Quel est le lien entre le microbiote et le sommeil ? Ce lien est-il déjà important dans les premiers jours de vie ?
De plus en plus, des études sur les adultes et les animaux montrent que le rythme et la qualité du sommeil sont liées aux bactéries intestinales. Dans notre étude, les enfants dont le sommeil était « immature » avaient également une flore intestinale « immature ». Ces mesures ont été effectuées sur des nourrissons en bonne santé, âgé-e-s de 3, 6 et 12 mois. Les résultats montrent par exemple qu’une flore intestinale moins diversifiée est liée à un sommeil diurne proportionnellement plus important.
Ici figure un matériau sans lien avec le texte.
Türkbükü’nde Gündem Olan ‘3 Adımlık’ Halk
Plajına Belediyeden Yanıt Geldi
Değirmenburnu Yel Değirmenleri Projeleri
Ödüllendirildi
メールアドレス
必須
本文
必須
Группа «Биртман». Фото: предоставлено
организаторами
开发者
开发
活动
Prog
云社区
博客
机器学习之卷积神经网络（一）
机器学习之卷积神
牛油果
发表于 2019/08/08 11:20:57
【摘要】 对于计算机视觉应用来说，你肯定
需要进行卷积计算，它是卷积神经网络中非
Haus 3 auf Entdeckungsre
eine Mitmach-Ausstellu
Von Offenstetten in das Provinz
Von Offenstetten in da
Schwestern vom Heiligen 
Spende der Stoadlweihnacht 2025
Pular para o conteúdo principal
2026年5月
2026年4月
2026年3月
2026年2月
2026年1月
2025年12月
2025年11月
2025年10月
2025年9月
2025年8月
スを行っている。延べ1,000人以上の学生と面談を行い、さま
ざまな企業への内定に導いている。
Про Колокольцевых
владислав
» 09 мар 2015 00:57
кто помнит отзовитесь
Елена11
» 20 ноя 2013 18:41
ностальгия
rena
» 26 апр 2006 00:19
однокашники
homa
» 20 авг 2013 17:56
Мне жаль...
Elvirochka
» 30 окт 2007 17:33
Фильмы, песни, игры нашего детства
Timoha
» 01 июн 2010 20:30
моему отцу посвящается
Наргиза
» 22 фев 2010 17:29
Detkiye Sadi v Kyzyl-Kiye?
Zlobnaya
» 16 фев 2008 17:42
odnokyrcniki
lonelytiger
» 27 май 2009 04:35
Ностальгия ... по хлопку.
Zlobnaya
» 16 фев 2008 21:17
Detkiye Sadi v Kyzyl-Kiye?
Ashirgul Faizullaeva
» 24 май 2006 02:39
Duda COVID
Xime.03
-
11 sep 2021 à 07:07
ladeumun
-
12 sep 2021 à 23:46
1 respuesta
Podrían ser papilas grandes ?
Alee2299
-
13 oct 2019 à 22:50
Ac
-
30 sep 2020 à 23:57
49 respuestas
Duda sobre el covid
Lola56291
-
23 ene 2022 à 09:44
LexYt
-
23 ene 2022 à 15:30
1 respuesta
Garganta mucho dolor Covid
Plus de sommeil diurne signifie à cet âge un modèle de sommeil généralement « immature », car les siestes diurnes diminuent avec l’âge de façon graduelle. De même, une flore intestinale moins diversifiée à cet âge signifie un modèle plutôt immature, car la diversité des bactéries intestinales se développe rapidement, surtout au cours des trois premières années de vie.
Que sont les bactéries intestinales, d’où viennent-elles et à quoi servent-elles ?
Les bactéries sont les petites aides sur et dans notre corps, la plupart habitent le tractus gastro-intestinal. Leur fonction première est de faciliter la digestion des aliments afin de rendre l’énergie disponible pour le corps. Le nombre de cellules bactériennes qui nous habitent est à peu près égal à celui de nos propres cellules humaines. L’écosystème des bactéries intestinales est très complexe et dynamique. Il se construit au cours des trois premières années de la vie, et ce n’est qu’alors qu’il est comparable à la diversité bactérienne des adultes. Les bactéries intestinales communiquent avec le cerveau, elles produisent d’importants neurotransmetteurs, comme la sérotonine, un neurotransmetteur présent non seulement dans le cerveau, mais aussi en périphérie. Les bactéries intestinales sont importantes pour la santé et se modifient en cas de maladie. Elles sont par exemple modifiées en cas de troubles anxieux ou de dépression, mais aussi en cas de maladies gastro-intestinales, comme le syndrome du côlon irritable. Leur structure est déterminée par notre mode de vie, par l’alimentation, les antibiotiques, le style de vie, ainsi que par l’environnement direct (p. ex. les personnes partageant le même domicile). On s’est récemment rendu compte qu’ils évoluaient également avec le rythme de la journée et qu’ils étaient influencés par le rythme veille-sommeil.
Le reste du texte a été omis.